→ **What to work on**:
Each line below from the one containing "X142240000Y-129540000D03*" through the one containing "X183007000Y-93980000D03*" should be output exactly as it stands, and no other line should appear.

→ **Records**:
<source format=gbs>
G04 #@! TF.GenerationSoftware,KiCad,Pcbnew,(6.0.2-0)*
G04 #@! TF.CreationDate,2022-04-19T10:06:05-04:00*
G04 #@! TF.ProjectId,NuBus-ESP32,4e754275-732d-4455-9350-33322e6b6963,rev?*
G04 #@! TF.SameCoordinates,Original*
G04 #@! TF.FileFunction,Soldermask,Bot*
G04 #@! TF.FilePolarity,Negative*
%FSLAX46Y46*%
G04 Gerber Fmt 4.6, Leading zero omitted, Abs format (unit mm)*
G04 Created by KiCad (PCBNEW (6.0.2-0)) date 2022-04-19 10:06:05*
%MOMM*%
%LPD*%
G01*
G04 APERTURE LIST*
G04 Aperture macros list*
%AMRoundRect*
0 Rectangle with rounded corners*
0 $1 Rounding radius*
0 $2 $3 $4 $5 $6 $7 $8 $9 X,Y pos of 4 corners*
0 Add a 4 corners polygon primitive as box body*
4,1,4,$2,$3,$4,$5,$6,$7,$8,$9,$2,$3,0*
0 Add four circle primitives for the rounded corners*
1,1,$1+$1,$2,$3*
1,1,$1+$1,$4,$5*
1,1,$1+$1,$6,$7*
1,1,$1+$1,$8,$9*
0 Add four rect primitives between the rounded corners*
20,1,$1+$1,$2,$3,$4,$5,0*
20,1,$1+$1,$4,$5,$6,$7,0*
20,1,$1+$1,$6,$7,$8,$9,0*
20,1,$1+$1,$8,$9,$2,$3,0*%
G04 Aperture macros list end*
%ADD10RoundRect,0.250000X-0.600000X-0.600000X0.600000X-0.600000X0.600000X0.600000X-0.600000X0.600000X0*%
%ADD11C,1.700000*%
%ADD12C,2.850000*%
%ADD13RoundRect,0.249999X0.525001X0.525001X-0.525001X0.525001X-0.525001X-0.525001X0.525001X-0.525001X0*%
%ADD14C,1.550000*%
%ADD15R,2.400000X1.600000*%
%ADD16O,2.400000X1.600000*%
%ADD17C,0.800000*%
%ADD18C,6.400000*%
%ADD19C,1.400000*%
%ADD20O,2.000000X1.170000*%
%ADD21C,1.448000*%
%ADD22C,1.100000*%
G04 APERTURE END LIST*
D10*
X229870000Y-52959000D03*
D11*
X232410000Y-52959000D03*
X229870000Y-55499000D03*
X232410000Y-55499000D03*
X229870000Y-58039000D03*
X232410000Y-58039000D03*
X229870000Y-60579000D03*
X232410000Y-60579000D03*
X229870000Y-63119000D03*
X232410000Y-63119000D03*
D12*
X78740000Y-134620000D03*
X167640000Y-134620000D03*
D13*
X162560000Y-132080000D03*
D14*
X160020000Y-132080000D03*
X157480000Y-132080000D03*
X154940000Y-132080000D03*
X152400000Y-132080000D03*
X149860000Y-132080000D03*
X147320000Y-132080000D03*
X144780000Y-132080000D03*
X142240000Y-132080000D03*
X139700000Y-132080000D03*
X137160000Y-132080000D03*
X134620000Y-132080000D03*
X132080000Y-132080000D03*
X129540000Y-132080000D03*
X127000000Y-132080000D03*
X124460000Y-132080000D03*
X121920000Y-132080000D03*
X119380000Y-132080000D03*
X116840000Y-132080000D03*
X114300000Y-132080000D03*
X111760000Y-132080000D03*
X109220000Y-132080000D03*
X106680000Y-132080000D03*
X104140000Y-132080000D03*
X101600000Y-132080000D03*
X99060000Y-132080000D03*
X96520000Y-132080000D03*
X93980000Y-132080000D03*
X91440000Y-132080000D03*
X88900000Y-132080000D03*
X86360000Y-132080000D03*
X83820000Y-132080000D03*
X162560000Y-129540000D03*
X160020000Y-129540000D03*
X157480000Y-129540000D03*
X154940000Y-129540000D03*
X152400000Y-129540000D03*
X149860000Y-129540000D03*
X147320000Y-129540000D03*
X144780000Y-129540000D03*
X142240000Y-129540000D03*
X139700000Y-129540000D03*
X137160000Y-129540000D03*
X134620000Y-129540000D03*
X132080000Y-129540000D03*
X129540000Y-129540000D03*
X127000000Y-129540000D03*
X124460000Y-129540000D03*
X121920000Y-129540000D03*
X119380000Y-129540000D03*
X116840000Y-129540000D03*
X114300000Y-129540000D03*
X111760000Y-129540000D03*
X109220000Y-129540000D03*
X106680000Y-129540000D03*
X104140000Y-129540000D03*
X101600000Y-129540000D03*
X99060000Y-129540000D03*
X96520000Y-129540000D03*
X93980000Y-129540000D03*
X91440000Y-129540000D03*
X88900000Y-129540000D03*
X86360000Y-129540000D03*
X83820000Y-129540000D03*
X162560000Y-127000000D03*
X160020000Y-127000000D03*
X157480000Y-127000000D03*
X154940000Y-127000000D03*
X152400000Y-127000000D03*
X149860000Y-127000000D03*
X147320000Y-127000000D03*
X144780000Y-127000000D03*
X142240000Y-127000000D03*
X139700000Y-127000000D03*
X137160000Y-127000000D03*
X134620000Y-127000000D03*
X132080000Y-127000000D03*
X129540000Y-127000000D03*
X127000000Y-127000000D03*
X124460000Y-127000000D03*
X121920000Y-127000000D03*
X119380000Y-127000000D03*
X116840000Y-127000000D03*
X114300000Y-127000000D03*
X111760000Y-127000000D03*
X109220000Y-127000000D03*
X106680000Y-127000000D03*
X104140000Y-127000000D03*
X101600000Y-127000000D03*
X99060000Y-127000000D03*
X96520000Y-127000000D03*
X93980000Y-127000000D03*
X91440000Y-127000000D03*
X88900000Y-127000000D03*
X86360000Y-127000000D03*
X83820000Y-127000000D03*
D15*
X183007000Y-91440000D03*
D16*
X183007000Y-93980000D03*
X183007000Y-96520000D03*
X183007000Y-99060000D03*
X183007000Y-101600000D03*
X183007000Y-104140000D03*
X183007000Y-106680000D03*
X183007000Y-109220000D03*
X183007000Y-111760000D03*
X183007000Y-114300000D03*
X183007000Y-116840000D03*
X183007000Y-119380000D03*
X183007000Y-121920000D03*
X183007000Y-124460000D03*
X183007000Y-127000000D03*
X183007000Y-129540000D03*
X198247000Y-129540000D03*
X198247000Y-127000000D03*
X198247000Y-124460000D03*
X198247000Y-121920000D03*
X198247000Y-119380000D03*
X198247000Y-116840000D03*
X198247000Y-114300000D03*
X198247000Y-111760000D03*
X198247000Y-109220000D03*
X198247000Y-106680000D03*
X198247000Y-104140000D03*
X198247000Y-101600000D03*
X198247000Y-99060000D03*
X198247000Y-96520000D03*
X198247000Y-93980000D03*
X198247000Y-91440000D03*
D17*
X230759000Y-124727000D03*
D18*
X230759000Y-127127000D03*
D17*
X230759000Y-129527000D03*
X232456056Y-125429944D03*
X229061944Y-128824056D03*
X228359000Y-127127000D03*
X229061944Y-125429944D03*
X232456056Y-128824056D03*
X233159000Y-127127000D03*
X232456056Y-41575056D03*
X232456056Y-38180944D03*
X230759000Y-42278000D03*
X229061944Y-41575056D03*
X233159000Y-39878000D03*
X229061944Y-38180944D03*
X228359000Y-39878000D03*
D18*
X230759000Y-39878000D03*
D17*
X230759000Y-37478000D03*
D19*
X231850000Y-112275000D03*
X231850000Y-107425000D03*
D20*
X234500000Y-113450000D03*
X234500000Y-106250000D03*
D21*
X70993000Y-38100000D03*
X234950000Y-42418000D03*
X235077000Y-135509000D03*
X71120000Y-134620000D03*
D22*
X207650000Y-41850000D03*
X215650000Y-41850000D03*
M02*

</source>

==

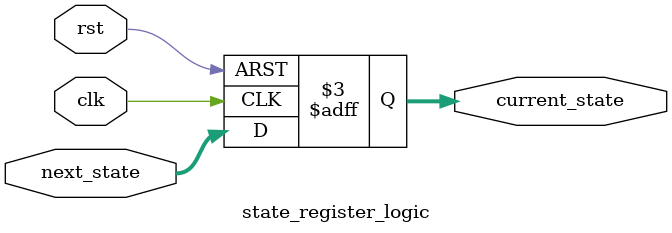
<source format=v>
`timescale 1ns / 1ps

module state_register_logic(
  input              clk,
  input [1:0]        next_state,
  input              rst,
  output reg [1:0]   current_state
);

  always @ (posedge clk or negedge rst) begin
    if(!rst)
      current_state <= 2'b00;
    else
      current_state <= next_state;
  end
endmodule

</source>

--

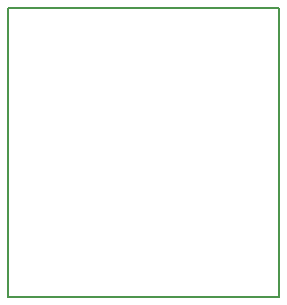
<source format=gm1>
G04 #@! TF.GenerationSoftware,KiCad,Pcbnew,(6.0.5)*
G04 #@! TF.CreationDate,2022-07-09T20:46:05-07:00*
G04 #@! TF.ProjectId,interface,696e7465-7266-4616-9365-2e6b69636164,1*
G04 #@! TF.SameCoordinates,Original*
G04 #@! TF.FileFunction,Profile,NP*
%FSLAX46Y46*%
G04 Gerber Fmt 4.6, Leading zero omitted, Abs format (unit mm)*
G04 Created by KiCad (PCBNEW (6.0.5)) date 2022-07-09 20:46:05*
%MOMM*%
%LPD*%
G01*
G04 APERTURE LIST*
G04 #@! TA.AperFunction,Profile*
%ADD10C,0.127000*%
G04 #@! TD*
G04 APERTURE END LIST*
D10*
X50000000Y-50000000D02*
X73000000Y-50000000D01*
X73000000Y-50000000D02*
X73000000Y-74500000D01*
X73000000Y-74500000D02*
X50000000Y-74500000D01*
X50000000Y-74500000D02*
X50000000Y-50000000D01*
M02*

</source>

→ **Solution for this exercise**:
X142240000Y-129540000D03*
X139700000Y-129540000D03*
X137160000Y-129540000D03*
X134620000Y-129540000D03*
X132080000Y-129540000D03*
X129540000Y-129540000D03*
X127000000Y-129540000D03*
X124460000Y-129540000D03*
X121920000Y-129540000D03*
X119380000Y-129540000D03*
X116840000Y-129540000D03*
X114300000Y-129540000D03*
X111760000Y-129540000D03*
X109220000Y-129540000D03*
X106680000Y-129540000D03*
X104140000Y-129540000D03*
X101600000Y-129540000D03*
X99060000Y-129540000D03*
X96520000Y-129540000D03*
X93980000Y-129540000D03*
X91440000Y-129540000D03*
X88900000Y-129540000D03*
X86360000Y-129540000D03*
X83820000Y-129540000D03*
X162560000Y-127000000D03*
X160020000Y-127000000D03*
X157480000Y-127000000D03*
X154940000Y-127000000D03*
X152400000Y-127000000D03*
X149860000Y-127000000D03*
X147320000Y-127000000D03*
X144780000Y-127000000D03*
X142240000Y-127000000D03*
X139700000Y-127000000D03*
X137160000Y-127000000D03*
X134620000Y-127000000D03*
X132080000Y-127000000D03*
X129540000Y-127000000D03*
X127000000Y-127000000D03*
X124460000Y-127000000D03*
X121920000Y-127000000D03*
X119380000Y-127000000D03*
X116840000Y-127000000D03*
X114300000Y-127000000D03*
X111760000Y-127000000D03*
X109220000Y-127000000D03*
X106680000Y-127000000D03*
X104140000Y-127000000D03*
X101600000Y-127000000D03*
X99060000Y-127000000D03*
X96520000Y-127000000D03*
X93980000Y-127000000D03*
X91440000Y-127000000D03*
X88900000Y-127000000D03*
X86360000Y-127000000D03*
X83820000Y-127000000D03*
D15*
X183007000Y-91440000D03*
D16*
X183007000Y-93980000D03*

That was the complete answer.